Accuracy was a Bromley imperative; if standards should happen to drop, the gap was plugged by the drama and force of his delivery, which would reach a natural and often spine-tingling crescendo as the race came to its dénouement. One of his best-remembered descriptions came at Epsom, as he roared: "Shergar wins the Derby and you need a telescope to see the rest."
Wilson compared Bromley with the legendary cricket broadcasters Brian Johnston and Henry Blofeld for his skill in helping listeners to capture the scene. He said:
Peter enjoyed the theatre of racing but he had a great gift, he was very vivid and clear, and conscious of his responsibilities. Television is captioning the picture, rather than painting it as Peter would do.
In later years, listeners might have thought he would be unable to attain the almost angered pitch of voice required in the final furlong. Yet he did, and was granted a spell beyond the usual retirement age in order to reach 200 race commentaries on Classic races.
One personal crusade of Bromley's was his defence of racing coverage on BBC radio, and he was especially angered one year at Epsom when the broadcast began just as the runners for the Derby were going in the stalls. Tennis from Roland Garros had got in the way - this was the type of annoyance Bromley would fight ferociously to eradicate. Just as likely to infuriate were over-eager French technicians on his trips to Paris for the Arc. His preferred gambit was to talk ever louder, in English, until the message was understood.
His army training remained evident right to the later stages of his career. He would always call a meeting of the team prior to a big race and talk through responsibilities, paying particular attention to the correct pronunciation of horses' names. One of the trickiest of all was a horse called Lean Ar Aghaidh, trained in Ireland and set to run in the Grand National. When one of the team questioned Bromley's dubious effort, he snapped back, "Well, that's what we're calling it in England." Those pre-race meetings at Aintree would end with Bromley in military mode exhorting his colleagues to react with alacrity to identify and relay any mishaps over the famous fences. "Remember, chaps," he would say. "As they fall.

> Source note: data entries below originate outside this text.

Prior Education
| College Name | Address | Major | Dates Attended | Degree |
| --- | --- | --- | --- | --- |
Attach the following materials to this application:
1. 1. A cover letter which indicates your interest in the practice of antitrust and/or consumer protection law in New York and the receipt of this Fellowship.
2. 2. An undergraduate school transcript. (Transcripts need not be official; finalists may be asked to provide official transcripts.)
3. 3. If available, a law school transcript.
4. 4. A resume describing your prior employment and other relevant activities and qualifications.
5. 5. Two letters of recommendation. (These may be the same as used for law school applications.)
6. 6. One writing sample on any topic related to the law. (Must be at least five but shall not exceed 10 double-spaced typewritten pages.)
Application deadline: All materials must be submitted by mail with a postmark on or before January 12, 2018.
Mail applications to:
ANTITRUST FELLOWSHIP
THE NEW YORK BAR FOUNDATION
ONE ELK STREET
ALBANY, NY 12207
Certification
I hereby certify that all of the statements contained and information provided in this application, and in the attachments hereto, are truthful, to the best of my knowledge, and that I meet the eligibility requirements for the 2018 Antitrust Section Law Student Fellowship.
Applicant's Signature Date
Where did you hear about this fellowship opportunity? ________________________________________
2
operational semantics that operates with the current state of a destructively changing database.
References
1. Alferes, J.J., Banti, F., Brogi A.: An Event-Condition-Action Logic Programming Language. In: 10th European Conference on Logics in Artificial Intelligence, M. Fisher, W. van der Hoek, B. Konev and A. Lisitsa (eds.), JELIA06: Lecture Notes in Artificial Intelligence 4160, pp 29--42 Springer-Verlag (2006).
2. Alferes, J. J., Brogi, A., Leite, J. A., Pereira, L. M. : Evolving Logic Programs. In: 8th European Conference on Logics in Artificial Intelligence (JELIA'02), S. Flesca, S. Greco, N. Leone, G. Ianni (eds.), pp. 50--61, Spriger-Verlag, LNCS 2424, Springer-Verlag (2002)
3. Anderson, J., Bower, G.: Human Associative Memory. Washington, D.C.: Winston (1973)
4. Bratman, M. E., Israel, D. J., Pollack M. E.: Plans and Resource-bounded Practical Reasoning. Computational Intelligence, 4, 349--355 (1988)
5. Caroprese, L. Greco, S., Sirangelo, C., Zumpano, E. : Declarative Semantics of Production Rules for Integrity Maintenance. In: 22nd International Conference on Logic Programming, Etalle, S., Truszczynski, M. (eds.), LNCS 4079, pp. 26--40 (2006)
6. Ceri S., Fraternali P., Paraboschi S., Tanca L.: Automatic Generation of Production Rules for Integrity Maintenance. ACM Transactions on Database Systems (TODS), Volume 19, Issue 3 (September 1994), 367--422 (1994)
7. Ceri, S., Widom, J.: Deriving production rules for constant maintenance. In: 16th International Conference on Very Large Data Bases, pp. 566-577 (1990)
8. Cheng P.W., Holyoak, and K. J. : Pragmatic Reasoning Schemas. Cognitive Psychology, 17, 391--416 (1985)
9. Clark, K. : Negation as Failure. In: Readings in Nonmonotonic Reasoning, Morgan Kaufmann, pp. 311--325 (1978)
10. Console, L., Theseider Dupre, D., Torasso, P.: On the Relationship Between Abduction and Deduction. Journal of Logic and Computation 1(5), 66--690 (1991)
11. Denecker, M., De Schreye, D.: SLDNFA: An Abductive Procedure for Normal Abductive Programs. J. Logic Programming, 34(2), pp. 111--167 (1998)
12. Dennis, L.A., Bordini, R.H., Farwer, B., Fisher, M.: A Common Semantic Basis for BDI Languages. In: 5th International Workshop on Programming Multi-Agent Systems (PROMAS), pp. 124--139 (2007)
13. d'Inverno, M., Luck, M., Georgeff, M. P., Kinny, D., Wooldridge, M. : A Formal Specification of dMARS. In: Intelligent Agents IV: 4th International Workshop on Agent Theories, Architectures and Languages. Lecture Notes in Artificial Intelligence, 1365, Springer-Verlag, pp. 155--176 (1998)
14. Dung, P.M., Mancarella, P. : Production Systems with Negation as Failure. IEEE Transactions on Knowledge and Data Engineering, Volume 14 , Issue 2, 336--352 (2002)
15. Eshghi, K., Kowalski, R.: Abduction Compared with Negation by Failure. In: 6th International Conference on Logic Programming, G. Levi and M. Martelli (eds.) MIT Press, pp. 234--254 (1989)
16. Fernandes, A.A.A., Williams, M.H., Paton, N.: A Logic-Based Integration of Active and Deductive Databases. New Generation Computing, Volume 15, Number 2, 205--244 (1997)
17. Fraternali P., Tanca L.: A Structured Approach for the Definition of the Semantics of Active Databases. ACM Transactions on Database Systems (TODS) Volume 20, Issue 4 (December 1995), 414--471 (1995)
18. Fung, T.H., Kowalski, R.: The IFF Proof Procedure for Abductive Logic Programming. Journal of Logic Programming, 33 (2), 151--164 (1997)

As they fall."
Away from the turf Bromley was a family man. His first wife, with whom he had a daughter, died in a motor accident, and he later married Jo, with whom he had two more daughters. He loved field sports and shooting, a hobby that grew from his days as an army rifleman and which contributed to his partial deafness.
His retirement, after such a fulfilling career, was cruelly cut short. After living much of his life near the Thames in Berkshire, he had moved to Suffolk on retirement to be with his daughters, granddaughters and beloved gun dogs. Within a year of his final commentary at Royal Ascot in 2001, he fell ill and was diagnosed with pancreatic cancer.